Verlust und Wiedererlangung der Allparteilichkeit
Bei der Auslandstagung der AG Mediation im Deutschen Anwaltverein in Lissabon sprach ich über die „Haltung des Mediators/der Mediatorin in der Mediation“. Ausgangspunkt sei der Grundsatz der Allparteilichkeit. Er umfasse die Vorurteilsfreiheit, Unbefangenheit und Unvoreingenommenheit, Äquidistanz, Unparteilichkeit und Wertschätzung aller beteiligten Parteien. Mein Vortrag befasste sich mit der Frage, wie der Mediator/die Mediatorin eine solche Allparteilichkeit schaffe und welche Haltung hierfür erforderlich sei. Ich orientierte mich an den Grundsätzen von Carl Rogers. Danach erfordere eine solche Allparteilichkeit eine klientenzentrierte Gesprächsführung, die bei dem Mediator/der Mediatorin eine Haltung voraussetze, die Empathie, Kongruenz und bedingungslose positive Zuwendung umfasse. Unter Empathie verstehe man das einfühlende Verstehen, das nicht wertende Eingehen auf die Person. Sei der Mediator/die Mediatorin in einer Beziehung kongruent, so ermögliche dies ihm/ihr, sich auf den Gegenüber einzulassen und so die Welt mit dessen Augen zu sehen. Inkongruenz hingegen würde dem Medianten sofort auffallen. Es führe dazu, dass er sich nicht verstanden fühle und sich demzufolge verschließe. Durch eine bedingungslose positive Zuwendung bemühe sich der Mediator/die Mediatorin, dem Klienten eine nicht an Bedingungen geknüpfte Wertschätzung entgegenzubringen. Der Konfliktbeteiligte werde vom Mediator/der Mediatorin als akzeptiert angenommen, unabhängig davon, was der Klient äußere, unabhängig davon, wie er sich gebe und verhalte. Gelingt es dem Mediator/der Mediatorin nicht, Empathie, Kongruenz und bedingungslos dem Medianten positiv zugewendet zu sein, erfahre er/sie Widerstand. Dieser Widerstand zeige sich in Abwertungsversuchen des Gegenübers. Misstrauen, Distanz und Abwehrverhalten seien die Folge.
Wie könne nun der Mediator/Mediatorin seine/ihre wertschätzende Haltung den Parteien gegenüber erhalten oder wiedererlangen?
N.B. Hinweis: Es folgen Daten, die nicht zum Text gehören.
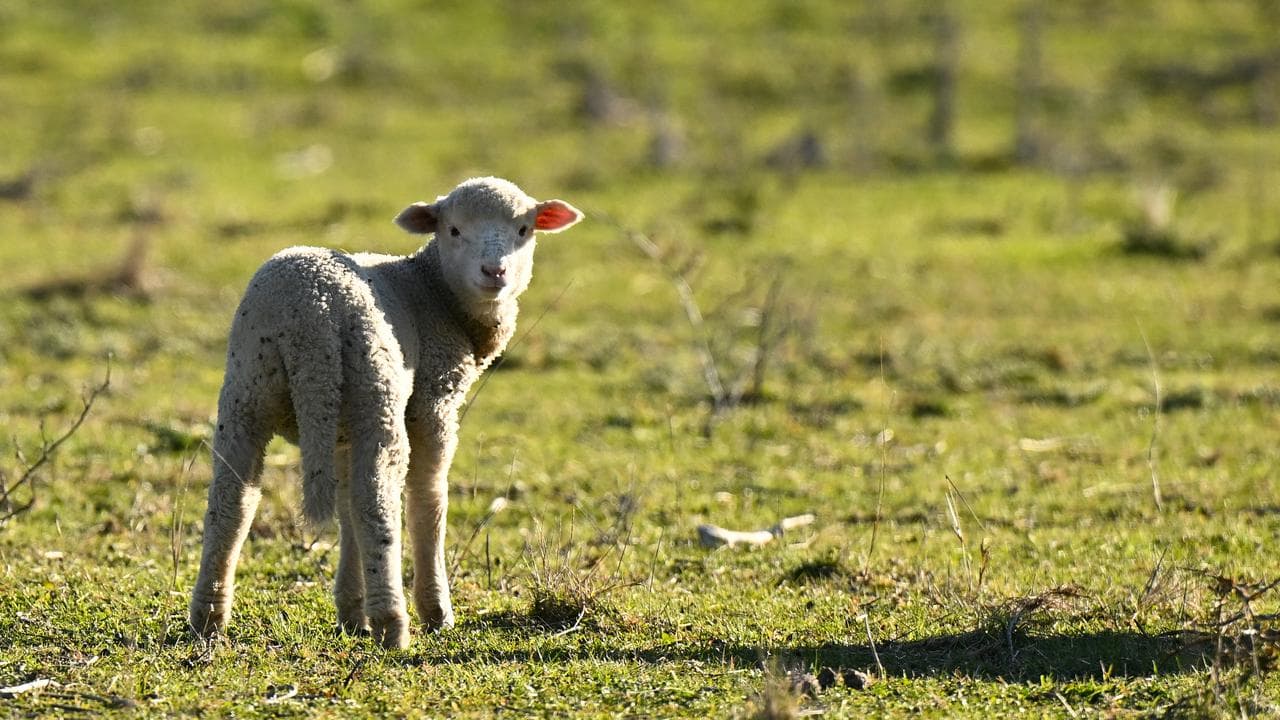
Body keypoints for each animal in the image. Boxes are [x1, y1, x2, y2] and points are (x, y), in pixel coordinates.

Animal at [189, 177, 583, 648]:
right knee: (377, 503)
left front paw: (350, 611)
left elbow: (344, 508)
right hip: (376, 392)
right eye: (453, 230)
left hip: (251, 391)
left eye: (524, 229)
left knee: (232, 501)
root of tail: (311, 315)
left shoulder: (342, 430)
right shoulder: (434, 400)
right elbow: (428, 501)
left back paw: (208, 618)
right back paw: (393, 623)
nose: (495, 272)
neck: (431, 290)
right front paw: (435, 612)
Hierzu bedürfe es einer Rückbesinnung auf sich in den Zustand innerer Klarheit. Die Person zu verstehen, sei der Königsweg zu der allparteilichen inneren Haltung. Die Erkenntnis, das „Verstehen“ nicht „Einverstanden“ bedeute. Fühle sich die Partei gehört und verstanden, so geschehe nicht nur bei dieser etwas Öffnendes, sondern auch bei dem Mediator/der Mediatorin. Der Mediator/die Mediatorin kämpfe nicht mehr gegen den Widerstand der Partei und nicht mehr gegen einen inneren Widerstand. Die Chancen einer erfolgreichen Mediation steigen.